How Gen Z is Shaping the Future of Social Media

As is often said, the only constant in life is change. Nobody knows this more than people in Generation Z (Gen Z), defined by the Pew Research Center as young people born between 1997 and 2012. This energetic and idealistic generation is redefining what social media is and how it works.

Gen Z and Social Media

Gen Z sees social in terms of mobile and video far more than the older Millennials. As a generation, they appear to prefer peer reviews over sponsored influencers who get paid to like and endorse a specific product. Gen Z is, overall, savvier and more jaded toward traditional online marketing than their older Millennial friends, siblings and cousins. Gen Z prefers participating in live-streams and using cryptocurrencies more than their older generational counterparts. Generationally speaking, Gen Z wants to see the social landscape become more inclusive, more equal and more decentralized.

Generational Life Experiences

There are certain shared life experiences that Gen Z has encountered that have shaped the people they have become and are becoming. The older Gen Z can remember the market crash that occurred in 2008-2009, and it made a distinct impression on their generational attitudes toward money. They watched as their parents struggled to pay the mortgage during the market crash, and they’ve watched as the Millennials have struggled with exorbitant student loan debt, flat-to-declining wages and rising housing costs.
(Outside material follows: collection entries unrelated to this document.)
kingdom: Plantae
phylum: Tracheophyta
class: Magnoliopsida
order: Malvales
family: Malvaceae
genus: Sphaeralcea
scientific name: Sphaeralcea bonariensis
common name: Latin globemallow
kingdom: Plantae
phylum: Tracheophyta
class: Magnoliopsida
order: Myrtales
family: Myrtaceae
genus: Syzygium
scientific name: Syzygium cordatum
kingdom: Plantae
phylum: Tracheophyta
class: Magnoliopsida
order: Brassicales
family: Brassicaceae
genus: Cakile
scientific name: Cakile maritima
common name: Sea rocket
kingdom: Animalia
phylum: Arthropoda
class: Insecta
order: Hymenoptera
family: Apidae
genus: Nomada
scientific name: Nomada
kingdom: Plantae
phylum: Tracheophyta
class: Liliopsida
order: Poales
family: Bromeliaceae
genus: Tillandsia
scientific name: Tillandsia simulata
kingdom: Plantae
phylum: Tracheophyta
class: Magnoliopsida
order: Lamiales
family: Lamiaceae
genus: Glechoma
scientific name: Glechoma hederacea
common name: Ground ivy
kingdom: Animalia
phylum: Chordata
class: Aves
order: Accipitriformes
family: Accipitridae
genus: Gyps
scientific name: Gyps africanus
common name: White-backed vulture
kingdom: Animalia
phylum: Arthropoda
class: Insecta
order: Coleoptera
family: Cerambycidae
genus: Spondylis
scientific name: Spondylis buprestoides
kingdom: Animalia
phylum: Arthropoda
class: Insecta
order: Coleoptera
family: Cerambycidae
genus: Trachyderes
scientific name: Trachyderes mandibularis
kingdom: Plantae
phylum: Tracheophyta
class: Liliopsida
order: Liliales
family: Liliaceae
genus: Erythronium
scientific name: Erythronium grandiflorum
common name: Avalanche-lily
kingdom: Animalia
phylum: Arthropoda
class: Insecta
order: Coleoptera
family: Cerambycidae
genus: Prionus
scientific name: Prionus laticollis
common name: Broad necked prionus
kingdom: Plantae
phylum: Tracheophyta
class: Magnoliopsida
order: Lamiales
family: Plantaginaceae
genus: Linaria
As a result, Gen Z already has developed, even at their young age, a pragmatic attitude toward money.

What Does This Mean for Social?

While Millennials view social as a place to hang out with friends and maybe to shop, Gen Z sees it as a place of commerce. Gen Z people, as a generational whole, have grown up having a smartphone in their hands since childhood. They are inclined to view cryptocurrency and blockchain as a valid form of payment. Gen Z understands intuitively the value of digital assets as a valid form of work product for which they expect to be paid an equitable amount.

Gen Z Changes to Social Landscape

Already Gen Z’s involvement in social is changing the digital landscape. While their Gen X parents still use Facebook as a centralized meeting place, Gen Z young adults prefer using a patchwork of decentralized digital apps, or “Dapps”. They prefer TikTok, formerly known as Musical.ly, over Insta stories. Gen Z’s young adults essentially ignore Facebook, as the new overtakes the old. As we’re leaning into 2020, it’s important to take note that social will look quite differently by 2025 than it looks now — in only roughly 5 years’ time.

Generation Z Has Buying Power

Gen Z is currently aged between 7 and about 23 years old in 2019. Forbes notes that Gen Z already has a collective buying power estimated to be between $29 billion and $150 billion — significantly larger than the buying power of Millennials. Some pundits are even predicting that cryptocurrency and blockchain will be accepted to pay taxes within the next 10 years.

Decentralization is Key

Think with Google recently reported that while Millennials were mobile pioneers, Gen Z are mobile natives. Ninety-five percent of Gen Z teens have a smartphone or access to a smartphone today. In contrast, only seventy-three percent of Millennials had a smartphone in 2014-2015. Forty-five percent of Gen Z says they are on mobile almost constantly and another forty-four percent say they go online several times a day. In 2014-2015, in contrast, only twenty-four percent of Millennials said they were online constantly. Gen Z has grown up always having social and they continue using social primarily on mobile devices rather than on a laptop.

Gen Z Peer-to-Peer Influencers

It appears that Gen Z will never go to one centralized app for all their commerce and entertainment. Instead, they prefer a decentralized network of peer-to-peer interaction. Gen Z influencers are creating their own Twitch micro-broadcasting, their own YouTube channels and their own WeChat groups. This new generation is sensitive to their data being harvested by 1 or 2 corporate giants like Google or Facebook more than their Millennial predecessors ever worried about it.

Active Participants in Social

Rather than passively watching an Instagram or Snapchat video, Gen Z expects to participate. They create their own 15 to 30-second videos, showing off their gymnastics, lip-synching — or their new athletic shoes. Gen Z influencers on TikTok get paid for their content by accepting digital gifts, like the way Millennials pay for programming through Patreon.

Macro Trend toward Micro-Content

The Gen Z macro trend toward micro-content appears to be growing with no end in sight. Gen Z expects to participate both online and offline in the content they create and curate and appear more willing to pay — and be paid — in cryptocurrency that any generation before them.

Gen Z Making Fundamental Change

The only way to learn how to market to Gen Z is to ask them. From digital marketing agencies to big brands, the trend toward Gen Z’s reverse mentoring will continue for the foreseeable future. As they continue to mature into adulthood and beyond, Gen Z will keep on making fundamental changes to the social media landscape.